Document excerpt:
I do empathise with you, but the fact that you knowingly broke their t’s and c’s, makes you, as guilty as they are. Perhaps more so, as without your instigation, the issue doesn’t arise.
Correct but then as a company who knows problem gamblers will find ways to gamble there's in a better position to put methods in place to stop these things from happening.
1. UK rules: third-party deposits are not allowed
Under the UK Gambling Commission Licence Conditions and Codes of Practice (LCCP):
Gambling operators must not accept third-party funding
Deposits must come from a payment method in the account holder’s own name
Operators must have effective systems and controls to:
prevent third-party deposits, and
identify and stop them when they occur
This isn’t optional or “best practice” — it’s a licensing requirement.
2. When the gambling company is at fault
A gambling company can be held responsible where:
✔ Repeated third-party deposits were accepted
One-off errors are treated differently.
Months of deposits = system failure, not customer error alone.
✔ The card or bank account name did not match the account holder
If the operator accepted funds knowing (or where they reasonably should have known) the names didn’t match, that is a procedural breach.
✔ No intervention, questioning, or suspension occurred
Failure to:
request proof of ownership,
block the payment method, or
freeze the account
shows lack of adequate controls.
✔ The operator only acted after being told
Closing or blocking the account after notification does not cure the earlier breach.

Information provided:
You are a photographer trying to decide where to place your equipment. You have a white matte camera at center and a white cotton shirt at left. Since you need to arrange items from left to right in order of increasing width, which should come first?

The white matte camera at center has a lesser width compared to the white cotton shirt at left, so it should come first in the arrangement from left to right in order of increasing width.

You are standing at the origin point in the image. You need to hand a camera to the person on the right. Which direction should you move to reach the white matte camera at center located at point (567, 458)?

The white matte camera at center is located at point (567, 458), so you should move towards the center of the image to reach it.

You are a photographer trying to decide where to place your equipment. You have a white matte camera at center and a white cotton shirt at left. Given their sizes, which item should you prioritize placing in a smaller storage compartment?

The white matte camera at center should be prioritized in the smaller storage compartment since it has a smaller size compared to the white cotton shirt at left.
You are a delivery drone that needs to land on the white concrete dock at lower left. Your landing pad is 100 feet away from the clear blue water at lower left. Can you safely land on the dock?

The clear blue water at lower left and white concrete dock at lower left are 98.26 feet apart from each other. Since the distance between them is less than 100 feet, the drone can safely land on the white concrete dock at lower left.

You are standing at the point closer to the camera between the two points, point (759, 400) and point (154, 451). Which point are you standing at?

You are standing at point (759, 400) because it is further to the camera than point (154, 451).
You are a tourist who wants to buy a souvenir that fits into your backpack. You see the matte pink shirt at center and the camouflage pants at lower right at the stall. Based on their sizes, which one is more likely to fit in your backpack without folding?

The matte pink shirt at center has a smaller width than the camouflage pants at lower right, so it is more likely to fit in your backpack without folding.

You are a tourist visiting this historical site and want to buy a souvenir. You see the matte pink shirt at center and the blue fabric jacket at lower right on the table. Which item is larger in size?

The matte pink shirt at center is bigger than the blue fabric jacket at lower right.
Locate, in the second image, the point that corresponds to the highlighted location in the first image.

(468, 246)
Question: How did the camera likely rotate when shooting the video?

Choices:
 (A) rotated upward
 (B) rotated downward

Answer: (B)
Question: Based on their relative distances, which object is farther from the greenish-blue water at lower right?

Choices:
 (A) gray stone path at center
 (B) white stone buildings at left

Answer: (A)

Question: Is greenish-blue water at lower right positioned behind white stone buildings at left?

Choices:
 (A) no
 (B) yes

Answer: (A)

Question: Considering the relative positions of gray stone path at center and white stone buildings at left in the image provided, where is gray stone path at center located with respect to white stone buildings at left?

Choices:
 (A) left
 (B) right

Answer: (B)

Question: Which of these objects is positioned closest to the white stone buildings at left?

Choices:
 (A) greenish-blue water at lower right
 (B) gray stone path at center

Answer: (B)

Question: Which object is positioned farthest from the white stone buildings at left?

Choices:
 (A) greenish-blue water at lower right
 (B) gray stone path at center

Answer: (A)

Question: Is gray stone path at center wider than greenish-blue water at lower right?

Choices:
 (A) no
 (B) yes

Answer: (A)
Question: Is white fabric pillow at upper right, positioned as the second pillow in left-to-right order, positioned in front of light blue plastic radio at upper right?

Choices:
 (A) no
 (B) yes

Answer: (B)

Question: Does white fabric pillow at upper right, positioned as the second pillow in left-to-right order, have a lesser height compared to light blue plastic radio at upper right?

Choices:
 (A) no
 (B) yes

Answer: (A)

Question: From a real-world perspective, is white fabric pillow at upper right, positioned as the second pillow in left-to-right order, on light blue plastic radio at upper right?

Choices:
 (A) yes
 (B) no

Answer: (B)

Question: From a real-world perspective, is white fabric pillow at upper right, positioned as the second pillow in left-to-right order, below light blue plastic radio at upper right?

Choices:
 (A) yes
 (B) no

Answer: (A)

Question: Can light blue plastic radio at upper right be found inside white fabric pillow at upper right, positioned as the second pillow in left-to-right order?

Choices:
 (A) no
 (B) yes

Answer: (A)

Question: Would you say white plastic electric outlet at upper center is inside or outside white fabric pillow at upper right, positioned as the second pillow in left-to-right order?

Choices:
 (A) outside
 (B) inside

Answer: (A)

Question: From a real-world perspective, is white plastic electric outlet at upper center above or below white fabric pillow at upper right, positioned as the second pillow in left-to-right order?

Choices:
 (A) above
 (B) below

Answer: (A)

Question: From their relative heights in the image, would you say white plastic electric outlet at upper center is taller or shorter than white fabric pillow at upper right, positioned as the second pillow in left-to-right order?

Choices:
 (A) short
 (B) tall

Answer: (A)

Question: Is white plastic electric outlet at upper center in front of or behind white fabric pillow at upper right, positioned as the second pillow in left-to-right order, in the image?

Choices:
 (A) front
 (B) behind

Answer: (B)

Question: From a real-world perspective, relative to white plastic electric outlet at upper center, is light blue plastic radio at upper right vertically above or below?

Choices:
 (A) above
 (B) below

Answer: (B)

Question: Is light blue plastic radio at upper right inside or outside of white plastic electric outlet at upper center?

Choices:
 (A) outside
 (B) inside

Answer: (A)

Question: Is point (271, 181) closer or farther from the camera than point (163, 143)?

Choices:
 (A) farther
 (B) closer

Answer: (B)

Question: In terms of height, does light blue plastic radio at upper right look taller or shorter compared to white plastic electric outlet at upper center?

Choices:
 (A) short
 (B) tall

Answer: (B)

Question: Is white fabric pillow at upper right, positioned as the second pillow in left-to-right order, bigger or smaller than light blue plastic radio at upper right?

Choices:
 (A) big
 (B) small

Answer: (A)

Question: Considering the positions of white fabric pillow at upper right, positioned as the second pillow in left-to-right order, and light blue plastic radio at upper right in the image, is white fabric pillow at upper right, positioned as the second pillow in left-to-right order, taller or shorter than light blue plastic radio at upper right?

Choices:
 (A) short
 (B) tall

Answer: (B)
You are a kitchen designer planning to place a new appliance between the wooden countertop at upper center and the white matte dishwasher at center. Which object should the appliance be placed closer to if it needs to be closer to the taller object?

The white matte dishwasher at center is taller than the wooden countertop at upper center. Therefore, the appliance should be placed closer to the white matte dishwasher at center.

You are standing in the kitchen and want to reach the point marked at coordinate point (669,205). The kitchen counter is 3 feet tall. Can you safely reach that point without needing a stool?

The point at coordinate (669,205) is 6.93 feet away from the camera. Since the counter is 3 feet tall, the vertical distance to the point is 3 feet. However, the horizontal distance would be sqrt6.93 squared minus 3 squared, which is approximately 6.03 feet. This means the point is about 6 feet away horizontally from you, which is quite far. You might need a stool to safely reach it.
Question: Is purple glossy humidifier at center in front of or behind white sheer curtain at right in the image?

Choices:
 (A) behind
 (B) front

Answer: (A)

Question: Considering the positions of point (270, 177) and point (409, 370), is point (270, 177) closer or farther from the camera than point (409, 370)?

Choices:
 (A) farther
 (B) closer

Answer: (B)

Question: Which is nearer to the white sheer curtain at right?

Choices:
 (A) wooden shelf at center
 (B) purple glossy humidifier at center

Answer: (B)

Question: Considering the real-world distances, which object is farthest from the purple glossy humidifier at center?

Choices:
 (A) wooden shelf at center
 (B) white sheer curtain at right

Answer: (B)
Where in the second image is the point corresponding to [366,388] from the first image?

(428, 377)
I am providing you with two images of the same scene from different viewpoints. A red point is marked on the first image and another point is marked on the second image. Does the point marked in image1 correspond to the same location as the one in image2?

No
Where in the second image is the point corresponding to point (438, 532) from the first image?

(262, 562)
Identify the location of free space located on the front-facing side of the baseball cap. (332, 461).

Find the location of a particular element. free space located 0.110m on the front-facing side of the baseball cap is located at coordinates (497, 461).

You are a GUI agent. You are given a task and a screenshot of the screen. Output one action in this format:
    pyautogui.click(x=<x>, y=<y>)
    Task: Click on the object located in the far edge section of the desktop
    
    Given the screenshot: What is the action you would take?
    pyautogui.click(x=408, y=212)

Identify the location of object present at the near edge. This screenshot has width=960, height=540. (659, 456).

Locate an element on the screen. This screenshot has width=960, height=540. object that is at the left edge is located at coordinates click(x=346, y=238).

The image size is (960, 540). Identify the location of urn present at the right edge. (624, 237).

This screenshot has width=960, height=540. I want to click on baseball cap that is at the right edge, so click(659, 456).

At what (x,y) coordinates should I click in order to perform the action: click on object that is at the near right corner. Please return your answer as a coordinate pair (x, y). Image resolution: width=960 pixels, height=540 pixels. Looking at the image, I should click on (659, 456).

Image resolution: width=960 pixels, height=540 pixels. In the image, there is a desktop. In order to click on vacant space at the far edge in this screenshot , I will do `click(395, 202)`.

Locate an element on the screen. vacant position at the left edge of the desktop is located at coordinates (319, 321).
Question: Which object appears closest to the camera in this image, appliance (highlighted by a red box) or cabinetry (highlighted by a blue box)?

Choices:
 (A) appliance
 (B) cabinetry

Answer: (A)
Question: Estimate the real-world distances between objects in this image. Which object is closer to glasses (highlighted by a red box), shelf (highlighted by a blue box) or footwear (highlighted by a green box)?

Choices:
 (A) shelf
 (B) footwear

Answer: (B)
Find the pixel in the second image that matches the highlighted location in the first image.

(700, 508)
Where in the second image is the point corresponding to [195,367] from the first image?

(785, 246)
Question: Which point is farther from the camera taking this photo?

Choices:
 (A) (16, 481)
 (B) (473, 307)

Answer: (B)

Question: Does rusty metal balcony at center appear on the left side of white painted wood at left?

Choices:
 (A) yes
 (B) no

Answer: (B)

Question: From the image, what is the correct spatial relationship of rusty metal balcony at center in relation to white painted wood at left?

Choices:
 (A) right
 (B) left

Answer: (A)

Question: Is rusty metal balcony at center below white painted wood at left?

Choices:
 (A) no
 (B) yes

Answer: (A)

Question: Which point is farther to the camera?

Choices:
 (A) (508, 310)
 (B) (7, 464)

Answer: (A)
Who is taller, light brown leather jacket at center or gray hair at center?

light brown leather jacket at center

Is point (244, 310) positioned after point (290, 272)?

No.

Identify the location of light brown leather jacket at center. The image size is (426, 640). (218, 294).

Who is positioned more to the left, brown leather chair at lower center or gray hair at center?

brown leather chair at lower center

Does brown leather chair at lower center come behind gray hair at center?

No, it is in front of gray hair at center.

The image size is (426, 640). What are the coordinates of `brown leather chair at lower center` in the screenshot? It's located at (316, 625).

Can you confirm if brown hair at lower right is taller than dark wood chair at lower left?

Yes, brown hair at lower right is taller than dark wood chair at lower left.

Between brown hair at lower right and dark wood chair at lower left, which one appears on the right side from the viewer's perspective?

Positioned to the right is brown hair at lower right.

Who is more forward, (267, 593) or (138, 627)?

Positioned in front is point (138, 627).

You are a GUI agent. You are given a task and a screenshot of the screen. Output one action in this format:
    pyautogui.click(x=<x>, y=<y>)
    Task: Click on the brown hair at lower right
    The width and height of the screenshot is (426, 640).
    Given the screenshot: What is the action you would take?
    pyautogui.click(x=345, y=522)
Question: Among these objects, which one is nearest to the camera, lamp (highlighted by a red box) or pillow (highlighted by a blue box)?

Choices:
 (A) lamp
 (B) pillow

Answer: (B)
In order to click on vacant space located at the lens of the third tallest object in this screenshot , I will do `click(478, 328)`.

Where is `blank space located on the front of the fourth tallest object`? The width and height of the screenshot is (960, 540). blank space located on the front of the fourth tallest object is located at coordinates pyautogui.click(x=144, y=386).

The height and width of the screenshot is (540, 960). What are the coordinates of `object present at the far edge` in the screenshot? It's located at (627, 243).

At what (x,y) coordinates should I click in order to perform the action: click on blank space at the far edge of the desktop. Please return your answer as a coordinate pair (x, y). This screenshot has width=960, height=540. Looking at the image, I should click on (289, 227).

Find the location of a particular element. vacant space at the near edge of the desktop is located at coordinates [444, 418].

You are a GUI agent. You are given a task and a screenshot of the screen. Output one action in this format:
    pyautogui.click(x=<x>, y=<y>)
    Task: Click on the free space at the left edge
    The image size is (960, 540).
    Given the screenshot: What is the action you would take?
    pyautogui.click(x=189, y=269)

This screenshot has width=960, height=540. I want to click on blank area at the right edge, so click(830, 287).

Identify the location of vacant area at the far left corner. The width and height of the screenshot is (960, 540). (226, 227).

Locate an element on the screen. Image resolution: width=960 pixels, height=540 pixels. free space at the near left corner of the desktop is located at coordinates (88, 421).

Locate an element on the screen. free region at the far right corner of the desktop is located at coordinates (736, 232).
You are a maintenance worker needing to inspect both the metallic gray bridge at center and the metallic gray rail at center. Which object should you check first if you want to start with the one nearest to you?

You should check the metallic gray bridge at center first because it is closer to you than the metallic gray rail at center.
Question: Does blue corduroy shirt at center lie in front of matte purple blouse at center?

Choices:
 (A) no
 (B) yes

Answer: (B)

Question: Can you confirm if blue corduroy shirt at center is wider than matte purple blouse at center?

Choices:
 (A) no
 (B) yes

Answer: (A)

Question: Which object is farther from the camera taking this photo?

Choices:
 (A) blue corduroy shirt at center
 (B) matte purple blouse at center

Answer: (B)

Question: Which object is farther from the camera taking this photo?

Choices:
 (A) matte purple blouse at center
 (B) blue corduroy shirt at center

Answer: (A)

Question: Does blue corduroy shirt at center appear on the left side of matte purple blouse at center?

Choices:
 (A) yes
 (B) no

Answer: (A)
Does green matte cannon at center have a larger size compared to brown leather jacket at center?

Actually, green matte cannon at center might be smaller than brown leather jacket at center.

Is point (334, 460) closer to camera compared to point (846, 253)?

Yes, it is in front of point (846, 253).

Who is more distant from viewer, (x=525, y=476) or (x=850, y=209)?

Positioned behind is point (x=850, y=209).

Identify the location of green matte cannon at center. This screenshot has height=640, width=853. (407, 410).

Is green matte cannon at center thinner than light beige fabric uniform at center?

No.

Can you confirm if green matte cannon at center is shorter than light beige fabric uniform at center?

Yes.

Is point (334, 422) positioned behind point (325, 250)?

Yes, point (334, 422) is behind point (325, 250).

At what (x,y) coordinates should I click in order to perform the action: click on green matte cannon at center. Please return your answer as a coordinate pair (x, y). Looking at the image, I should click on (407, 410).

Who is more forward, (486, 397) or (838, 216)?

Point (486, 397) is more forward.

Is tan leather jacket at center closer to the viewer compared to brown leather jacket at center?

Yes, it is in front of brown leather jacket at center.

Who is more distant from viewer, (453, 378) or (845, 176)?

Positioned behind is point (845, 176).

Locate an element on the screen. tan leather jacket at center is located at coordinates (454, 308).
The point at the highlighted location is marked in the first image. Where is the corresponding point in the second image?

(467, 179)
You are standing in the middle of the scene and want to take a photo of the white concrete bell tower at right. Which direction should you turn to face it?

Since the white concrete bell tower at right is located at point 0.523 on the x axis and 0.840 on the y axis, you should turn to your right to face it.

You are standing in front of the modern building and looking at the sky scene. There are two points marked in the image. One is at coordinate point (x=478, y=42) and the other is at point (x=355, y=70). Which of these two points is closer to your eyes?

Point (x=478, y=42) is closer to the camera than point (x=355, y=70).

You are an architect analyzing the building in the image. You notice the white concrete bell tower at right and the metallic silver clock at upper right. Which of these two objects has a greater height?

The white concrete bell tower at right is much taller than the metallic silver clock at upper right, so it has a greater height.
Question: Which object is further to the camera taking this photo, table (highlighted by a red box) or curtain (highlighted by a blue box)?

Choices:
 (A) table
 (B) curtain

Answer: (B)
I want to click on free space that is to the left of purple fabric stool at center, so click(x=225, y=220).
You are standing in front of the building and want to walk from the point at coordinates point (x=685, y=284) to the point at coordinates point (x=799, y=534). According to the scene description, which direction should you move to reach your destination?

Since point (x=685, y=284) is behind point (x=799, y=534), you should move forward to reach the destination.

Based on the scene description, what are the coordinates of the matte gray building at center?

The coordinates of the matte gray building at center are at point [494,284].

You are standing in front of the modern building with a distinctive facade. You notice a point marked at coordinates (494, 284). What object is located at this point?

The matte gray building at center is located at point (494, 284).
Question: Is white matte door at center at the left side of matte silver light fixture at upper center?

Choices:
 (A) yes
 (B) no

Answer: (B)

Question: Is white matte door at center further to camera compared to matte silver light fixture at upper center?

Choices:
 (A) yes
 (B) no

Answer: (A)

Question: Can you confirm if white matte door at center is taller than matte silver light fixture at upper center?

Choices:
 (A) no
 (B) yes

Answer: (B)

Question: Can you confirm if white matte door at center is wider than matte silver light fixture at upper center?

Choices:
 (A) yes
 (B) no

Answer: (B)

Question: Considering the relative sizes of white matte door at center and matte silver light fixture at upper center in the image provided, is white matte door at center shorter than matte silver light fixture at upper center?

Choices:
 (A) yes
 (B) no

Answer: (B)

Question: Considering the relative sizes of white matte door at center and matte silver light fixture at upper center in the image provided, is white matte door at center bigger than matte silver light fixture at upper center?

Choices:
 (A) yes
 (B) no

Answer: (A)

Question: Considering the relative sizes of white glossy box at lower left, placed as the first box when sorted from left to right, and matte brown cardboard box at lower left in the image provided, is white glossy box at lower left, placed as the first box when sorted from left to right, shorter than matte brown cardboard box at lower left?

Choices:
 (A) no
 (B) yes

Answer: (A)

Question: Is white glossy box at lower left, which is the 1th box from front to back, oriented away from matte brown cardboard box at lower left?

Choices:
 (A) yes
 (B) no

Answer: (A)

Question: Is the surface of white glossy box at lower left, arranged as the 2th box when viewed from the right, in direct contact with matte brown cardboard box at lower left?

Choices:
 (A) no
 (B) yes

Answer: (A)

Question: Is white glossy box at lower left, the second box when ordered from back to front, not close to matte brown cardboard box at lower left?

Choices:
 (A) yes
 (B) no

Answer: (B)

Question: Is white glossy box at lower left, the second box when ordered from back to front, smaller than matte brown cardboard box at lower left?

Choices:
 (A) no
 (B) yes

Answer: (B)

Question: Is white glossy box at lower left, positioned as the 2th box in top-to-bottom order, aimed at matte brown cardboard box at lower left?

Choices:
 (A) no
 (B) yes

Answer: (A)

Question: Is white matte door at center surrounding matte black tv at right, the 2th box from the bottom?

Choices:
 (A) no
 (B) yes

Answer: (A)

What to do:
- A) Do these statements agree with the text on gambling deposits? For each, answer yes or no and quote the deciding words.
(i) Under the LCCP, deposits must come from a payment method in the account holder's own name.
(ii) Stopping third-party deposits is presented as best practice rather than a requirement.
(iii) Closing an account after notification cures the earlier breach.
- B) According to the text on gambling deposits, what do months of deposits amount to?
- C) Extend the text on gambling deposits, picking up after its final line.
The material here stands apart from the text on gambling deposits.

Answers by task:
- A)
(i) Yes: "Deposits must come from a payment method in the account holder’s own name"
(ii) No: "This isn’t optional or “best practice” — it’s a licensing requirement."
(iii) No: "Closing or blocking the account after notification does not cure the earlier breach."

- B) System failure, not customer error alone.

- C)
3. Where responsibility can be shared
Yes — the depositor can bear some responsibility, particularly if they knowingly:
used someone else’s gambling account,
bypassed controls (e.g. GAMSTOP / Gamban),
breached the operator’s terms.
However, shared responsibility does not remove the operator’s regulatory duties.
UK adjudicators (including IBAS) often assess:
who was best placed to prevent the breach
whether the operator profited from a rule violation they failed to stop
Repeated acceptance shifts weight towards operator fault.
4. Can operators keep the losses?
This is the key dispute point.
Where an operator:
breached LCCP by accepting third-party funds, and
benefited financially from those deposits,
there is a strong argument that:
they should not retain the benefit of an unlawful process, and
full or partial redress (net-zeroing) is appropriate.
This is not about “winning back gambling losses” —
it’s about money accepted via a prohibited payment method.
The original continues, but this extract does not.